Distantly inspired by natural disasters, Mother! hits like a hurricane. A truly unique and violent experience which continues to violate every thought long after viewing, its a surreal, apocalyptic mirror of humanity.
“It is a mad time to be alive” reads the opening claim of Darren Aronofsky’s director’s statement for Mother! which works simultaneously as apocalyptic commentary on the modern world and an inviting caution of the cinematic experience ahead. This notion of contemporary madness was echoed at the film’s UK premiere, the screening prefaced with reflections on the parallels of natural disaster and media obsession as if one was subsequent to the other. Such whispers and distant illusions were the only indications of the film’s content prior to its slot at the Venice film festival which concluded with a soundtrack of boos, ovation and the violent scratching of heads. A cocktail of reactions to a strong mix of ideas, or as Aronofsky phrases it, “a recipe [he]won’t ever be able to reproduce…best drunk as a single dose in a shot glass.”
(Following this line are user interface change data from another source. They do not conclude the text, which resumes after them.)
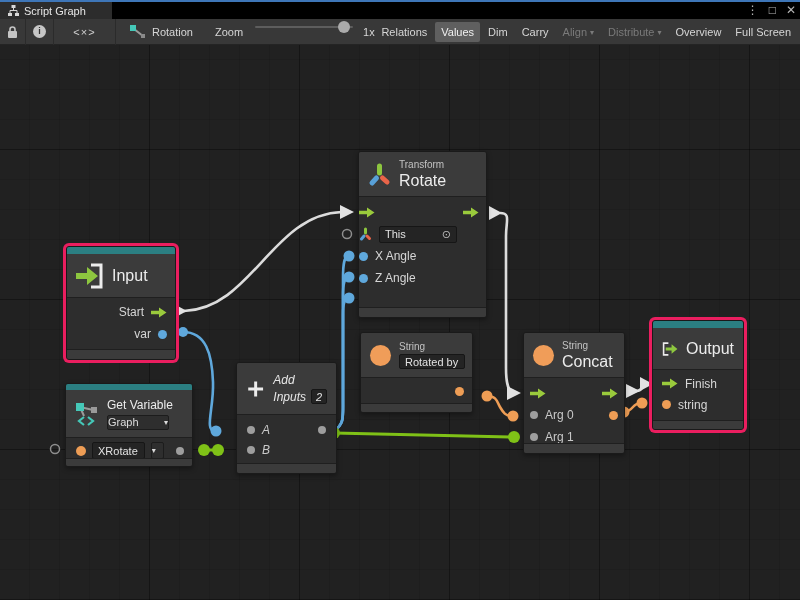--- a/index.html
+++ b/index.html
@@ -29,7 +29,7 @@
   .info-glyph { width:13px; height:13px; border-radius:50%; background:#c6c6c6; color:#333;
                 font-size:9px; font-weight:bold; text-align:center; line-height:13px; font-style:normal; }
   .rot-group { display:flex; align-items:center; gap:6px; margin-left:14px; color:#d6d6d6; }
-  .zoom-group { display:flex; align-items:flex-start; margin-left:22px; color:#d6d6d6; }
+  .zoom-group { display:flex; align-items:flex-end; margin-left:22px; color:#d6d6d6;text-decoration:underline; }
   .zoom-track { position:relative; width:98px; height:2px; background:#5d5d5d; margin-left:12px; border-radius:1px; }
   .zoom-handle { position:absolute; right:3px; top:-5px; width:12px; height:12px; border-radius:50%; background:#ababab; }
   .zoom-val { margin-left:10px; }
Written in just five days after its concepts dawned on him in a “fever dream,” Mother! is Aronofsky’s most experimental work yet. Its plot proves hard to discuss as a result, a free-verse poem of a film best experienced blind. Jennifer Lawrence’s unnamed housewife is devoted to her poet husband (Javier Bardem) who is suffering from severe writer’s block when an uninvited guest (Ed Harris) interrupts the tranquillity of their home and begins to test their stability as a couple and as human beings.
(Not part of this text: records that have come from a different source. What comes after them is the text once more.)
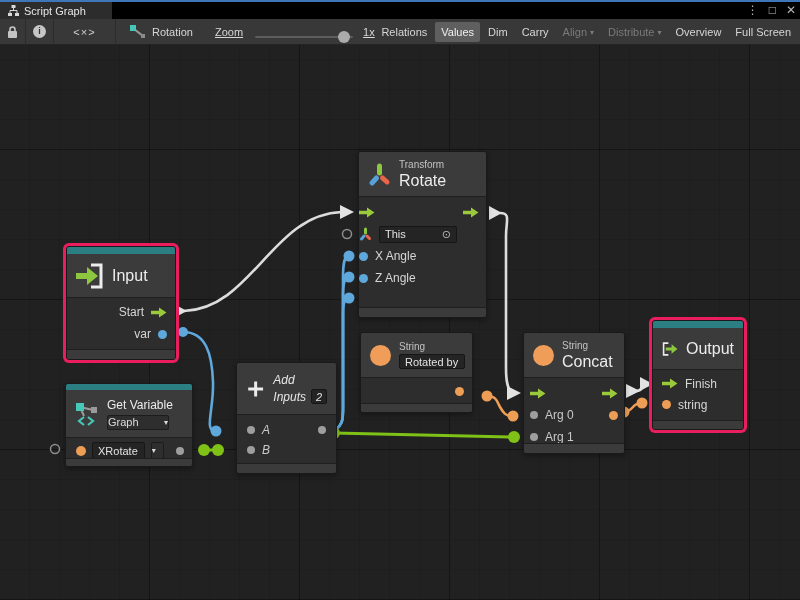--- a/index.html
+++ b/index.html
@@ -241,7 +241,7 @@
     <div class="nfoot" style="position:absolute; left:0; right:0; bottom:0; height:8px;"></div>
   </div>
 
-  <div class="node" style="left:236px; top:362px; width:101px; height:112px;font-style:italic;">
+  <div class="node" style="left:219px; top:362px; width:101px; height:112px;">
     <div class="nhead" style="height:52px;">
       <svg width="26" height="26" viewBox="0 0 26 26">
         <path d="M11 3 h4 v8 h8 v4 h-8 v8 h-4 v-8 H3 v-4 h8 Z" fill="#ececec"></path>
Experienced almost entirely through her performance, Lawrence is visceral in the lead role. Claustrophobic close-up photography provides an inescapable relationship between audience and protagonist experience, serving to tighten the vice of tension to the point of snapping. Integral to its success in doing so is Lawrence, or specifically her volcanic sense of breaking purity which only she could achieve. Body and mind are pushed to their absolute limit, emphasised further by set stories of her hyperventilating resulting in the dislocation of a rib – fitting considering some of the film’s biblical notes and the character’s essence of Eve.
It’s fortunate that the same is yet to be inflicted on the audience, the air of the cinema proving much harder to breathe in Mother!‘s presence. With its unrelenting brutality, it doesn’t take long before the concept of the film deriving from natural disasters begins to feel like the perfect analogy. Mother! was born in a storm and hits like a hurricane. Hyperventilation becomes just a replacement for natural breathing.
Although Mother! evokes such a reaction, it skilfully dresses as psychological horror but acts more as a surrealist assault piece. Consequently, it will divide opinion; those anticipating a thriller are instead met with a chaotic and violent onslaught of complex symbolism and broad subtext. Aronofsky is sometimes guilty of an over indulgence in the symbolic, Mother! being no exception to that rule; occasionally going a fraction too far with overtly stylistic elements that arguably betray its tone. This is a film closer to Buñuel than Hitchcock, offering a vision far more suited to art house than to mainstream cinema. For that it will be hated by many and hailed by a select few but is guaranteed to be forgotten by none.
As hurricanes destroy countries and the many continue to live on in a blissful ignorance, Mother!’s hellish deconstruction of humanity couldn’t feel more timely. Its imagery and overall mental violation remain long after viewing, provoking an inexplicable substance of worry. A reoccurring stain which spreads and manifests into an eroding worldview. Its ideas take some time to settle, a few still haven’t, but their immediacy and relevance ensure you think on them regardless. For a director so acclaimed for his ability to challenge, Aronofsky has conducted what may be his darkest and most effecting vision. Like its uninvited guests, Mother! is a film you can’t quite seem to make leave.
Mother! (2017), directed by Darren Aronofsky, will be distributed in the UK by Paramount on September 15, 2017, Certificate 18.